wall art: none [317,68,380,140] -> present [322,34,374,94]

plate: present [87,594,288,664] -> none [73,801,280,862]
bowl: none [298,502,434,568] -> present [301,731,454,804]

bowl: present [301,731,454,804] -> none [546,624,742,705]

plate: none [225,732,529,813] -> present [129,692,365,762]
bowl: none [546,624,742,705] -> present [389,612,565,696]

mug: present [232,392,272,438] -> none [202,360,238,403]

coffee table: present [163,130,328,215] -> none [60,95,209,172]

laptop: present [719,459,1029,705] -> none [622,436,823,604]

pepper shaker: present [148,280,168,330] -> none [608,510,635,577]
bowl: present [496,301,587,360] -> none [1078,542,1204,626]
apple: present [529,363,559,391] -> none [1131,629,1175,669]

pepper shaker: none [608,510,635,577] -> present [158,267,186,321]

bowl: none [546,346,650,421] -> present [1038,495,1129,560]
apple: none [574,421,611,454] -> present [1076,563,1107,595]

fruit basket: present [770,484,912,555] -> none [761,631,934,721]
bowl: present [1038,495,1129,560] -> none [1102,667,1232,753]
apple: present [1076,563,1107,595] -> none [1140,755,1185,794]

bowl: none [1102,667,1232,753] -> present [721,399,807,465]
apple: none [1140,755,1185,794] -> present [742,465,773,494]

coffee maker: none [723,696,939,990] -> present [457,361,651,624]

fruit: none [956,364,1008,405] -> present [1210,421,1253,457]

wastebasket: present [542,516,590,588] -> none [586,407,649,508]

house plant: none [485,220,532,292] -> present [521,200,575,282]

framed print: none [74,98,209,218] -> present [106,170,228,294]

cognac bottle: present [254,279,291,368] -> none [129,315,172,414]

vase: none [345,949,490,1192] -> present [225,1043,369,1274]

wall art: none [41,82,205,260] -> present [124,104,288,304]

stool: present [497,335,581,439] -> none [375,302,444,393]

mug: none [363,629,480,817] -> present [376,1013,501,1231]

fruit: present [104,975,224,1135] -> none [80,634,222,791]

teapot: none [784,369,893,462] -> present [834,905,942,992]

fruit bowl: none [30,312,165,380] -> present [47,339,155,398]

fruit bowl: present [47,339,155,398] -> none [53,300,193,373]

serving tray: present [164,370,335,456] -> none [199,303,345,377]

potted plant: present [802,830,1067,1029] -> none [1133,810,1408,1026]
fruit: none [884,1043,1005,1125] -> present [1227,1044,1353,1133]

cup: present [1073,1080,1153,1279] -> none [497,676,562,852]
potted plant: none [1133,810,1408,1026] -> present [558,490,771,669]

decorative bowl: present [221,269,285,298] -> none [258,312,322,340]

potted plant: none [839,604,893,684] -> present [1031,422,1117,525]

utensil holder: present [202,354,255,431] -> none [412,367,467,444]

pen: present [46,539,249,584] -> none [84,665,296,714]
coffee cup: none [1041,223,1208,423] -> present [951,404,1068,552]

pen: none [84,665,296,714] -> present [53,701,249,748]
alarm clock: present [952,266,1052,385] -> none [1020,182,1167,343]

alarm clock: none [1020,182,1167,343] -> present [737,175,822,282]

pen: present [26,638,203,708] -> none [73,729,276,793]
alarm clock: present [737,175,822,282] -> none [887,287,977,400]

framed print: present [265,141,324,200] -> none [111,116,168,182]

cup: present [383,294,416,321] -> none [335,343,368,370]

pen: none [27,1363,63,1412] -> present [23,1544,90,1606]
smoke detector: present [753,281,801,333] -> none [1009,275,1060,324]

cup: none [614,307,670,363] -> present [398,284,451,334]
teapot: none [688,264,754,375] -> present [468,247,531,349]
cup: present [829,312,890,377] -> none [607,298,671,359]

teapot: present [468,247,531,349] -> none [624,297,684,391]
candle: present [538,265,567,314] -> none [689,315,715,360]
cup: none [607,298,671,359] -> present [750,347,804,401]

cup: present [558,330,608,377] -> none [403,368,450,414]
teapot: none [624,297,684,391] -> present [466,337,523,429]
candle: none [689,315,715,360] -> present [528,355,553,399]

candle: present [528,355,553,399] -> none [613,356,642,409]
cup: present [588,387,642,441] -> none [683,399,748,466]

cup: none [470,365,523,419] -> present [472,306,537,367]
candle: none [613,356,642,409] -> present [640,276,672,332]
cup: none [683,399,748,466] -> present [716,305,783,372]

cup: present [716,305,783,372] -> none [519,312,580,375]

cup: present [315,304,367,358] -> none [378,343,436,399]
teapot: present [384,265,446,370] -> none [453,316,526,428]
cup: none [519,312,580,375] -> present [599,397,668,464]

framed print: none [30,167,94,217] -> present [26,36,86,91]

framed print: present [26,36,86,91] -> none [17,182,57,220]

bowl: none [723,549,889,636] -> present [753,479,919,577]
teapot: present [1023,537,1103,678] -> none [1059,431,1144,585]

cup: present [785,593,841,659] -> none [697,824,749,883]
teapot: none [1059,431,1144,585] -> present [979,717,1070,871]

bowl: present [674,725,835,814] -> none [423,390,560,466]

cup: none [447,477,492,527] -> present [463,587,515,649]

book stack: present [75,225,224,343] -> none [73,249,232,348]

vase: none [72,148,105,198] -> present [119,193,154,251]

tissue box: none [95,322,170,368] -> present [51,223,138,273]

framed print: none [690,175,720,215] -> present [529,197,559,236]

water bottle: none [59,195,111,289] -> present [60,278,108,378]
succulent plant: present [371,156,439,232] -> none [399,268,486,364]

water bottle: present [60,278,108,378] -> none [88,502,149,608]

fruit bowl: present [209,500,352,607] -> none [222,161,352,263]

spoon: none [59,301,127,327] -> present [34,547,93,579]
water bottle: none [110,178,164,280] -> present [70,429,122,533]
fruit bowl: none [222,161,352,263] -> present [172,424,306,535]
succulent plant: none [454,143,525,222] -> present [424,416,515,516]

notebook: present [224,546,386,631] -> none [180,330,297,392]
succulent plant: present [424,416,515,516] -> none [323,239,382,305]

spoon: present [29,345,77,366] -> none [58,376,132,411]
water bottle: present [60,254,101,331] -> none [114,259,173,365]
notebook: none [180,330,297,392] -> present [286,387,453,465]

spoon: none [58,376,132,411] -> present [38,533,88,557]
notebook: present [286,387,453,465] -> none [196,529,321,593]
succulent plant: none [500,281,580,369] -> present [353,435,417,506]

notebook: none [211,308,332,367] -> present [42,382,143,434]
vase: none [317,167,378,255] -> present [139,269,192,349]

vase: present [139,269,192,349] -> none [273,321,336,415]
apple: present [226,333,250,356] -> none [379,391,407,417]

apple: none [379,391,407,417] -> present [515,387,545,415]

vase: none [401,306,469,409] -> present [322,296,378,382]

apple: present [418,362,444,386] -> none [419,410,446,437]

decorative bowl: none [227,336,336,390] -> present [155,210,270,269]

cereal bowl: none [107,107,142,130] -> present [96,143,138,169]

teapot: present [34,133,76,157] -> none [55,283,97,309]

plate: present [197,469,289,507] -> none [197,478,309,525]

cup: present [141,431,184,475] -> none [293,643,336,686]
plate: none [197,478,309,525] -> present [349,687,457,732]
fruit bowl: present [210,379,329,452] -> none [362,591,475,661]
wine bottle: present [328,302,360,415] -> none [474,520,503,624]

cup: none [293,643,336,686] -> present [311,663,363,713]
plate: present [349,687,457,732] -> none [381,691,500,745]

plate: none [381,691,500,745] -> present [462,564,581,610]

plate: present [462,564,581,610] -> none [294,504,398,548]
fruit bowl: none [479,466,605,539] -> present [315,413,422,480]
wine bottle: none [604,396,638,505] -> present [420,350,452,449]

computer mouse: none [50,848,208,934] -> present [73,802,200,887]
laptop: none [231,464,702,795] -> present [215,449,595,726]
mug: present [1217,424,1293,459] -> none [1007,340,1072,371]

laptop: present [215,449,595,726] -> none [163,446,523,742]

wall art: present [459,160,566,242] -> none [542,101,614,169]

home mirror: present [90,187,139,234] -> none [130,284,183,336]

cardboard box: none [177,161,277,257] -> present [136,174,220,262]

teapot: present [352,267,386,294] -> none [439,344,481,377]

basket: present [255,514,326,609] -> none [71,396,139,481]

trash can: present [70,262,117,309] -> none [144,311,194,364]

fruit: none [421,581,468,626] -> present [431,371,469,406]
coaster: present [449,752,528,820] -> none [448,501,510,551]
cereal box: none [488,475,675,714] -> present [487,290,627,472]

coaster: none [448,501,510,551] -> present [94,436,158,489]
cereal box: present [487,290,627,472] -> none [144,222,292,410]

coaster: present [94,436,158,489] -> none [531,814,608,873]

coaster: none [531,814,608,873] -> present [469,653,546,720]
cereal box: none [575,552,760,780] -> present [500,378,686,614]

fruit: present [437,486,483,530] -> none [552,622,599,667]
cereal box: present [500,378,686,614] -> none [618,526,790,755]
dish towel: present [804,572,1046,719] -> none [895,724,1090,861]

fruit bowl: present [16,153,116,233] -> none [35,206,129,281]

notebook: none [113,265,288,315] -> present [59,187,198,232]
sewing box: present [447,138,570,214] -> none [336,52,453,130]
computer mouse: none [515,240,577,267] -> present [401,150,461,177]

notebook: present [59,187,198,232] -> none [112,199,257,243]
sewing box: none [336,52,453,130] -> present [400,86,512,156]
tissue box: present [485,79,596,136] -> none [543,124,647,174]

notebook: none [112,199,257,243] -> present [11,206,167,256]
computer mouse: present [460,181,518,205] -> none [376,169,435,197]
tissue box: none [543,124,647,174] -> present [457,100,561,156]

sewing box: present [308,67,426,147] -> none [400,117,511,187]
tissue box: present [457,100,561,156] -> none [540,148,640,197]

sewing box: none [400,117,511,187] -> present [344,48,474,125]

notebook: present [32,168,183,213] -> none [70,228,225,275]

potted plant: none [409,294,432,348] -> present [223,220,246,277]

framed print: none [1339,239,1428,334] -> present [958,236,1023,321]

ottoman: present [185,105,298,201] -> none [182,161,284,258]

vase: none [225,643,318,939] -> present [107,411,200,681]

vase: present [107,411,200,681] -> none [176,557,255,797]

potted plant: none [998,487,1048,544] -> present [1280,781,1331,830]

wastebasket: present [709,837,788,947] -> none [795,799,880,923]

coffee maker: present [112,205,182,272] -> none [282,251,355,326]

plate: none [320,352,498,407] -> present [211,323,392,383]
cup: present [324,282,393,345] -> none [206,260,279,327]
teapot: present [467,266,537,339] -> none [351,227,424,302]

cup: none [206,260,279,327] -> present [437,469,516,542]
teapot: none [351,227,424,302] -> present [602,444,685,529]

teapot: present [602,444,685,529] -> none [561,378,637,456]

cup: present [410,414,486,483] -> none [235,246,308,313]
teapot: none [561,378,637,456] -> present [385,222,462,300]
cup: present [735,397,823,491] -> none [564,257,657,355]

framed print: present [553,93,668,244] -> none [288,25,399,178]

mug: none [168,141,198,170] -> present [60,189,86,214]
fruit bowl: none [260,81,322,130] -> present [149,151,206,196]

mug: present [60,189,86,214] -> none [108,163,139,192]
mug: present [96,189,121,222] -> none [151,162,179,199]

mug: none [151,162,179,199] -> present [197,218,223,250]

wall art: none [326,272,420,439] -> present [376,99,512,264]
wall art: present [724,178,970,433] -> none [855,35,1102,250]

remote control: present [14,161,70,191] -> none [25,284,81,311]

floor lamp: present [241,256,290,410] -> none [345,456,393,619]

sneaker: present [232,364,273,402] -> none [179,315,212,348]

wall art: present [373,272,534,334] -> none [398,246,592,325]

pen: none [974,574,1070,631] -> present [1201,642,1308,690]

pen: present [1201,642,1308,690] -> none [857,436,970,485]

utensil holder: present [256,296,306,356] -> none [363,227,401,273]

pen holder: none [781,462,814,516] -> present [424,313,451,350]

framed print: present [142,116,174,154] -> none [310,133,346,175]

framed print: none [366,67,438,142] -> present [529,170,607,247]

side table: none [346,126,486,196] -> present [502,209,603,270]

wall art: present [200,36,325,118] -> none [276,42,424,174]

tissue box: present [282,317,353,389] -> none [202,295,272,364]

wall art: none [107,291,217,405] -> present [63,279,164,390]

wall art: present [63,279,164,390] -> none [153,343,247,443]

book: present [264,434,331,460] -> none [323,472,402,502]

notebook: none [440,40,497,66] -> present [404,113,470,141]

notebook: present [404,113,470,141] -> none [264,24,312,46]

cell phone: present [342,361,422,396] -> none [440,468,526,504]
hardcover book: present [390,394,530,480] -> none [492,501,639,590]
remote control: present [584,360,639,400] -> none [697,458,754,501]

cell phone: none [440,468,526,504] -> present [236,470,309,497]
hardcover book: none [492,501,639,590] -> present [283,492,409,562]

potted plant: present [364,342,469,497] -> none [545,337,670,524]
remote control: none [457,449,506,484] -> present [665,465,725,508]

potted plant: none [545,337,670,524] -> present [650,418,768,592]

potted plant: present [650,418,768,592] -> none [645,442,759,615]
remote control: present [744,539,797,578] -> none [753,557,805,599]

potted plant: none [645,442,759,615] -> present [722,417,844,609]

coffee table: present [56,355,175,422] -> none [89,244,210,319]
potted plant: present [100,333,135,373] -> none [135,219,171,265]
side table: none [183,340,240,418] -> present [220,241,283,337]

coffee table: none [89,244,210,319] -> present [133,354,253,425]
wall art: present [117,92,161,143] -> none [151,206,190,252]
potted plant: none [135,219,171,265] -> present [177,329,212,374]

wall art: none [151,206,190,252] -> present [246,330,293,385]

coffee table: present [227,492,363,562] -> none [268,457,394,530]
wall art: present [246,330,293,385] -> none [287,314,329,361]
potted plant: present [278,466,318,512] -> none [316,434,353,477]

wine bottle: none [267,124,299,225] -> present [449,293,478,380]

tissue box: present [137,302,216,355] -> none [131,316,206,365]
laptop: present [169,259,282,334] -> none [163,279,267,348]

***

TASK REQUIREMENTS → In the entries above, find the line with "tissue box: present [282,317,353,389]" and the line with "potted plant: present [100,333,135,373]", then set down exactly those two and every line between them, nothing else.

REPLY TO THE EXERCISE →
tissue box: present [282,317,353,389] -> none [202,295,272,364]

wall art: none [107,291,217,405] -> present [63,279,164,390]

wall art: present [63,279,164,390] -> none [153,343,247,443]

book: present [264,434,331,460] -> none [323,472,402,502]

notebook: none [440,40,497,66] -> present [404,113,470,141]

notebook: present [404,113,470,141] -> none [264,24,312,46]

cell phone: present [342,361,422,396] -> none [440,468,526,504]
hardcover book: present [390,394,530,480] -> none [492,501,639,590]
remote control: present [584,360,639,400] -> none [697,458,754,501]

cell phone: none [440,468,526,504] -> present [236,470,309,497]
hardcover book: none [492,501,639,590] -> present [283,492,409,562]

potted plant: present [364,342,469,497] -> none [545,337,670,524]
remote control: none [457,449,506,484] -> present [665,465,725,508]

potted plant: none [545,337,670,524] -> present [650,418,768,592]

potted plant: present [650,418,768,592] -> none [645,442,759,615]
remote control: present [744,539,797,578] -> none [753,557,805,599]

potted plant: none [645,442,759,615] -> present [722,417,844,609]

coffee table: present [56,355,175,422] -> none [89,244,210,319]
potted plant: present [100,333,135,373] -> none [135,219,171,265]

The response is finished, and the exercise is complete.